First I will see my regular doctor this morning. Thank heavens she is back because I am really not in the mood for someone new at a time like this. Her appointment will be quick and easy. I'll just get an examination to see if I have made any progress towards delivery. Which I PRAY I have because I've dropped significantly over the past few days and have more and more contractions everyday... so I will be a little disappointed if I haven't dilated any- I'm still aiming to have this baby next week around the 4th through the 8th when my doctor is on call!
I have a few hours after that appointment- so maybe I'll get to swing by and see my cousin who was induced very early this morning, bring my redhead home for a nap, or get some items I need for Sweet Pea from Babies R Us.
Then this afternoon, I will see my doctor at Maternal Fetal Medicine again for another ultrasound and non-stress test on the baby. I have a peace that everything is going to be fine... right now anyway. I'm sure I'll be very anxious walking into the clinic.
They'll be checking first to see if the baby is still growing. Then, they'll check to make sure it is moving well and practicing it's breathing. These little tests will all conclude if the baby is in distress or not and if the baby should be born soon or can wait a little longer.
Now like I said, I do feel a peace right now. I've been praying for this baby for a long long time, and I feel in my heart that despite the baby's size, it's healthy. Plus the baby has been just as active as ever so I feel like it's not in any distress.
Nevertheless, it would be absolutely naive of me to not prepare to hear otherwise. For all I know the specialist will feel that the baby is in distress and decide that today is the day it will come. So I have my bag and Sweet Pea's bag packed in the truck... just in case.

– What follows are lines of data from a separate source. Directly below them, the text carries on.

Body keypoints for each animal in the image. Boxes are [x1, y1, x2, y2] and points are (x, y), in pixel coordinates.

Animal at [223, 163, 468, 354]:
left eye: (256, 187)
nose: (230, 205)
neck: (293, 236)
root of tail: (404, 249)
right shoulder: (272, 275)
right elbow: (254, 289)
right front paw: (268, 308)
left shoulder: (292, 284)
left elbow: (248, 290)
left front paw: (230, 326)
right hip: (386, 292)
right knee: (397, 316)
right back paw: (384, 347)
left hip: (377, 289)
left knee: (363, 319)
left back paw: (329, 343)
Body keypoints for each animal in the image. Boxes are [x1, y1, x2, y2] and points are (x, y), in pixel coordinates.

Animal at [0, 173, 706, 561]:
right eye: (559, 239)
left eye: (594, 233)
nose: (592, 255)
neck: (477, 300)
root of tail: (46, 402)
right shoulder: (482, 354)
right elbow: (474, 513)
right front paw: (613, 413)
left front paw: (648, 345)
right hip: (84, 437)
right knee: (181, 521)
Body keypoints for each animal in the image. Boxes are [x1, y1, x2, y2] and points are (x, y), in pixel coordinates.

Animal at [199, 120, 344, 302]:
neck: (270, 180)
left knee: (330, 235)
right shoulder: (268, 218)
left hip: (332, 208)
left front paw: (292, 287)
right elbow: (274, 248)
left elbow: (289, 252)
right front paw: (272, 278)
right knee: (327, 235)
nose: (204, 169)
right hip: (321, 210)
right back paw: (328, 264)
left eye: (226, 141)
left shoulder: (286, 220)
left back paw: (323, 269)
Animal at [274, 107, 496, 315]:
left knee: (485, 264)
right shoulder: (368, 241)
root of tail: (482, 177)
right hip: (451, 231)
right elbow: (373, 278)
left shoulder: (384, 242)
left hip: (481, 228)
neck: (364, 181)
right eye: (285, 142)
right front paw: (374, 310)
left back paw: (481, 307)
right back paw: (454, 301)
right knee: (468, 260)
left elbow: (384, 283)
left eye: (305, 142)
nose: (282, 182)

I know I don't even have to ask for prayers. You have all been so faithful to intercede for my family. We are so very blessed by this fact.
That being said, what I'm about to tell you, by no means, is a denial of your prayers. I still covet them greatly! But this morning, when you pray, their is another family that needs your prayers much more than my family. If you would, please lift up the Garcia family in prayer! Kim, my dear friend and one of my redhead's biggest fans, is battling cancer for the second time. She has been given no hope, yet she praises our Father with a fierce determination! Right now, the cancer is bringing her a great deal of pain. Please pray specifically that her pain be taken away, a peace and strength be given to the entire family, that the Lord will do a miracle healing in her body, and most importantly that our sweet Father's precious name is glorified through all of this! Thank you!
I will update on Sweet Pea's status as soon as I have the chance. Lots and lots of hugs to all of you!
I am praying for you and the Garcia family. Our Lord is good and faith in Him makes us strong.
ReplyDeleteWe find out tomorrow if we need to have an early delivery. Whatever happens I know we are all taken careof because the Lord has a plan for all of us.